Available data:
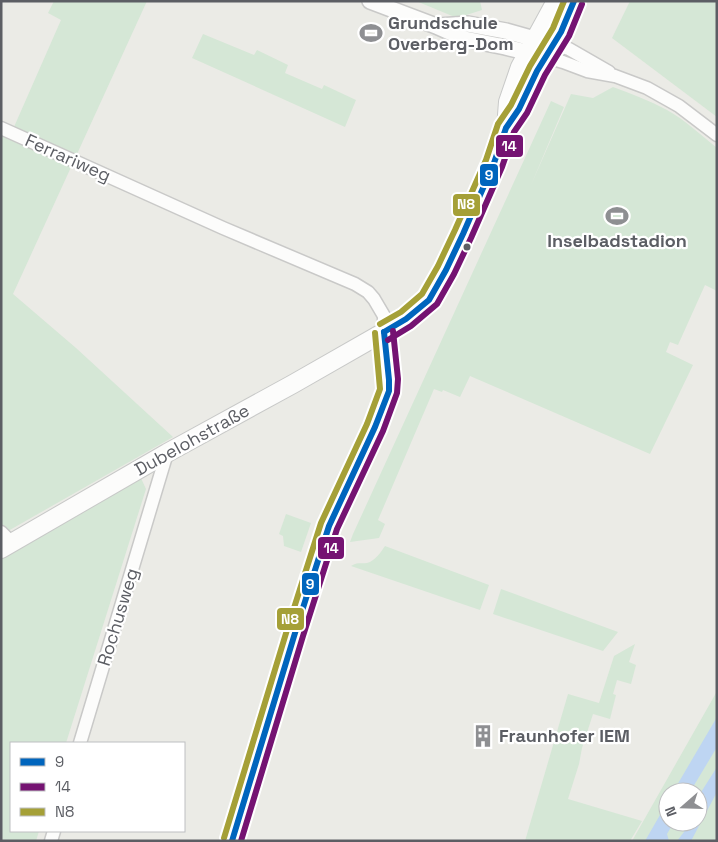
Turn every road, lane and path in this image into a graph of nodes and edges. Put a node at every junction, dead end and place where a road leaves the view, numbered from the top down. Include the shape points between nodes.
1 (370, 1) edge
2 (556, 1) edge
3 (574, 1) edge
4 (531, 46) junction
5 (550, 51) junction
6 (1, 128) edge
7 (506, 128) junction
8 (717, 135) edge
9 (384, 332) junction
10 (167, 453) junction
11 (146, 465) junction
12 (155, 491) junction
13 (5, 542) edge
14 (80, 742) edge
15 (232, 841) edge

1 - 4 street via 436,26 468,24 506,30
2 - 4 main road
3 - 5 main road
4 - 5 street
4 - 7 main road via 508,102
5 - 7 main road via 520,109
5 - 8 street via 563,62 615,76 664,96
6 - 9 street, Ferrariweg via 355,284 368,292 384,316
7 - 9 main road, Dubelohstraße via 464,234 429,300
9 - 10 main road, Dubelohstraße
9 - 15 street via 389,391 323,545
10 - 11 main road, Dubelohstraße
10 - 12 street, Rochusweg
11 - 12 street
11 - 13 main road, Dubelohstraße
12 - 14 street, Rochusweg

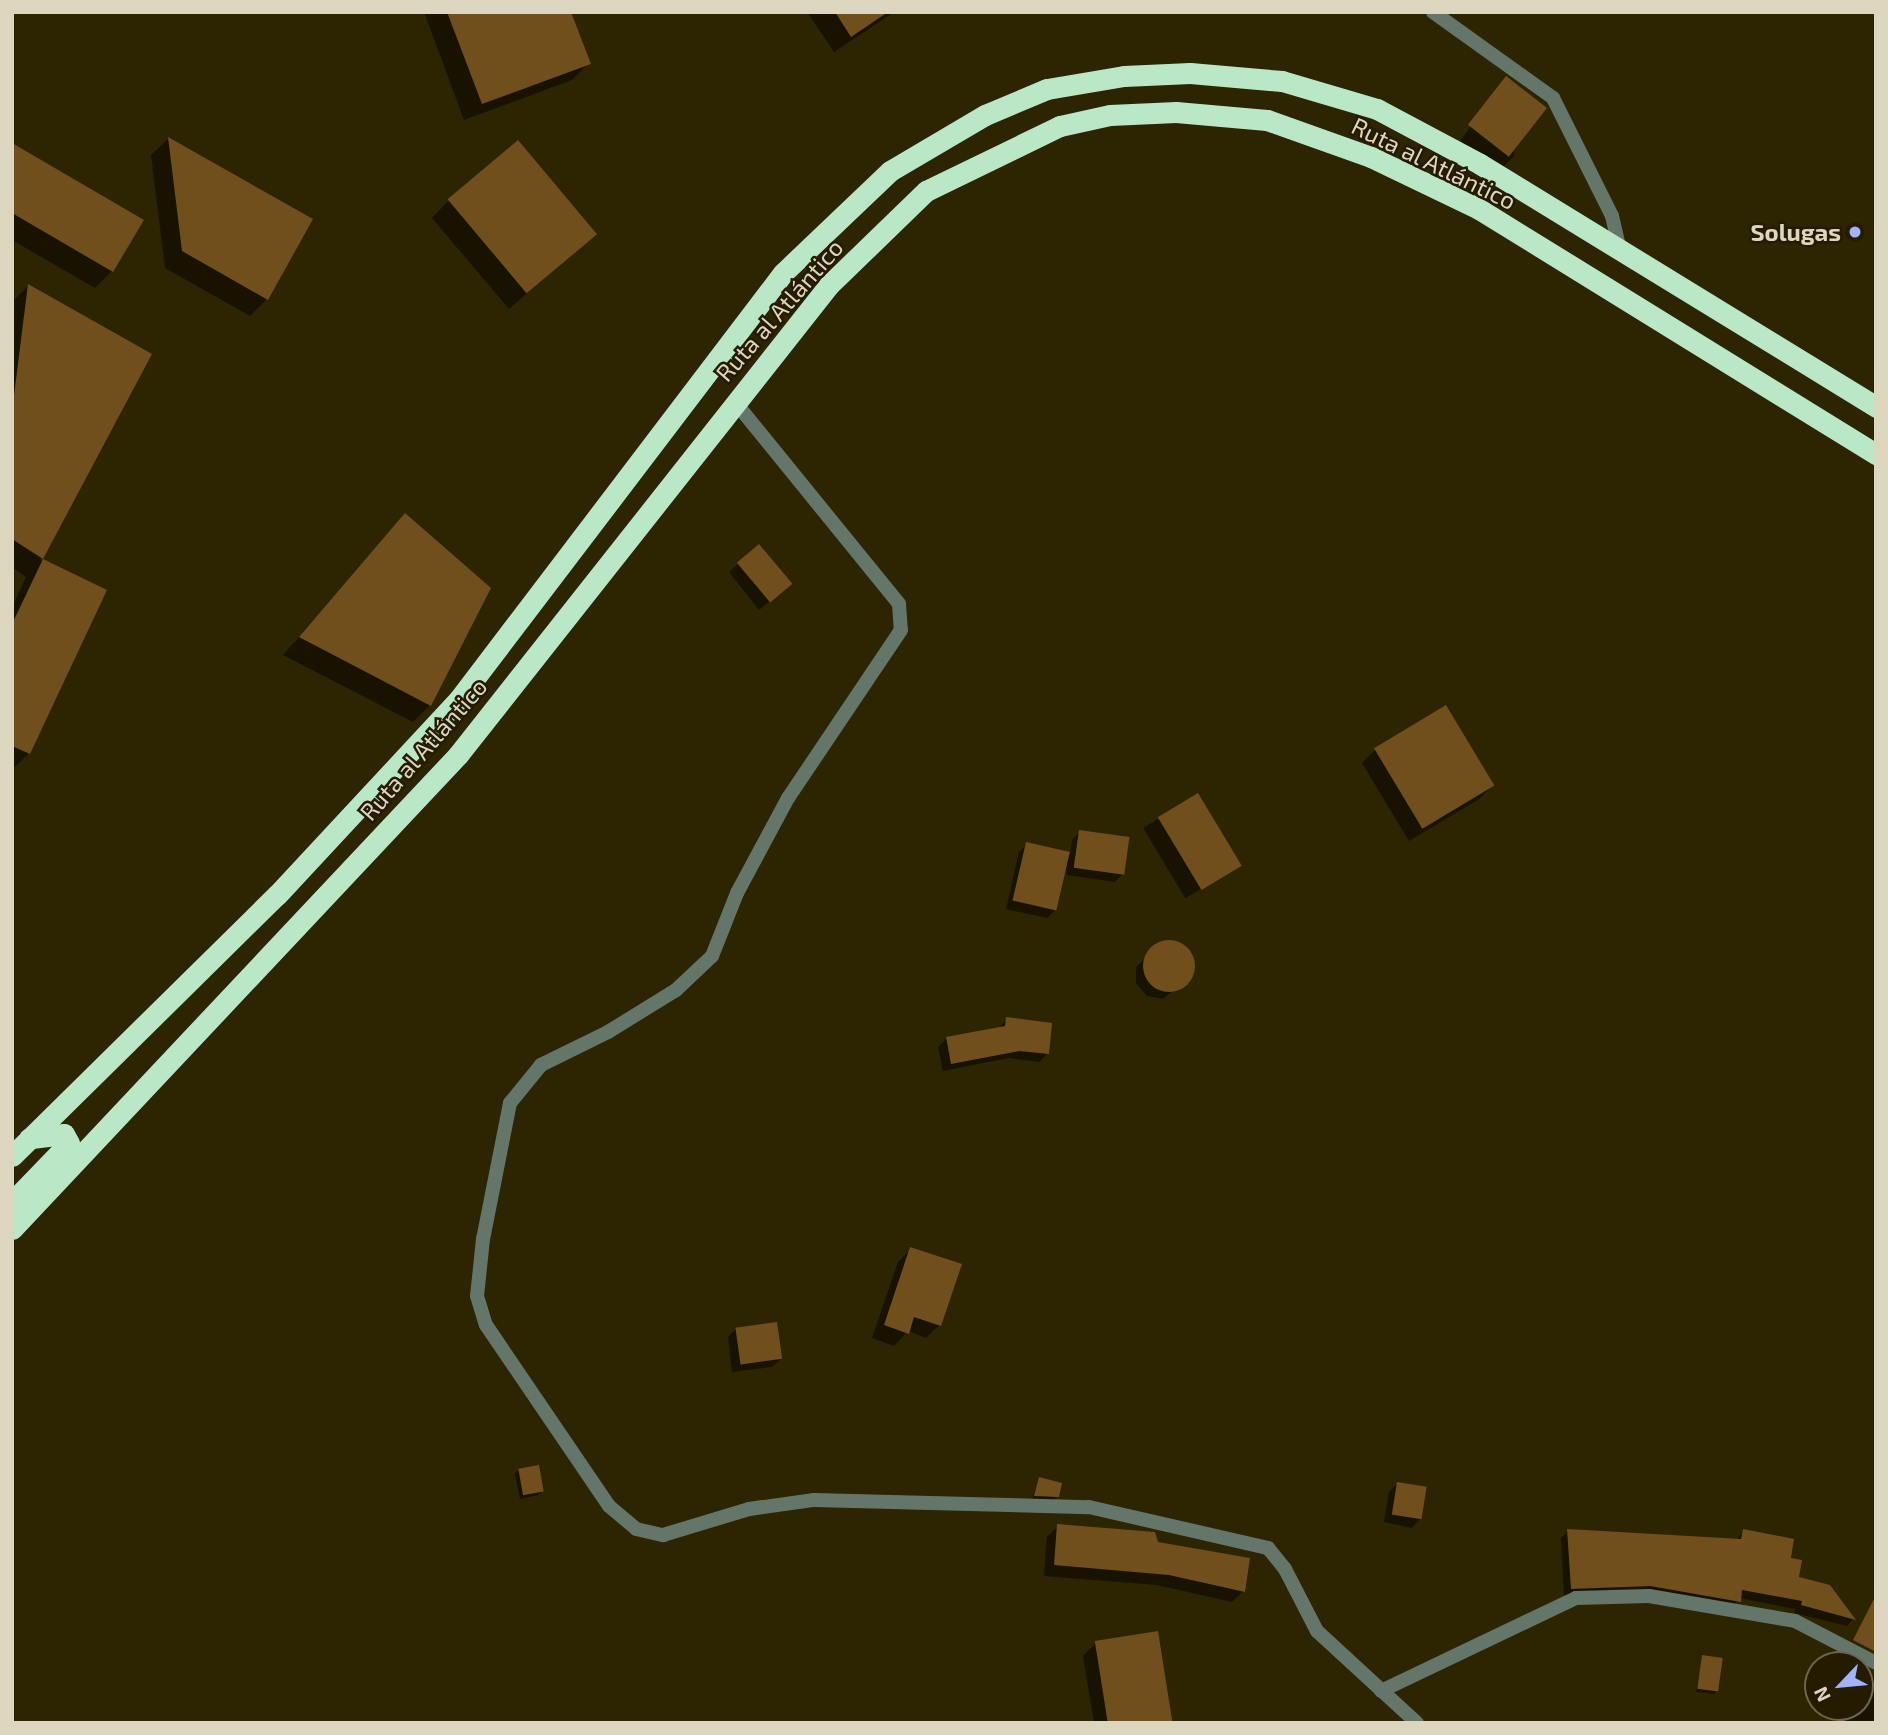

Exercise prompt: Keep the pictures out and transcribe the entries exactly.

Answer to this task:
Turn every road, lane and path in this image into a graph of nodes and edges. Put a node at every junction, dead end and place where a road leaves the view, numbered from the top down. Include the shape points between nodes.
1 (370, 1) edge
2 (556, 1) edge
3 (574, 1) edge
4 (531, 46) junction
5 (550, 51) junction
6 (1, 128) edge
7 (506, 128) junction
8 (717, 135) edge
9 (384, 332) junction
10 (167, 453) junction
11 (146, 465) junction
12 (155, 491) junction
13 (5, 542) edge
14 (80, 742) edge
15 (232, 841) edge

1 - 4 street via 436,26 468,24 506,30
2 - 4 main road
3 - 5 main road
4 - 5 street
4 - 7 main road via 508,102
5 - 7 main road via 520,109
5 - 8 street via 563,62 615,76 664,96
6 - 9 street, Ferrariweg via 355,284 368,292 384,316
7 - 9 main road, Dubelohstraße via 464,234 429,300
9 - 10 main road, Dubelohstraße
9 - 15 street via 389,391 323,545
10 - 11 main road, Dubelohstraße
10 - 12 street, Rochusweg
11 - 12 street
11 - 13 main road, Dubelohstraße
12 - 14 street, Rochusweg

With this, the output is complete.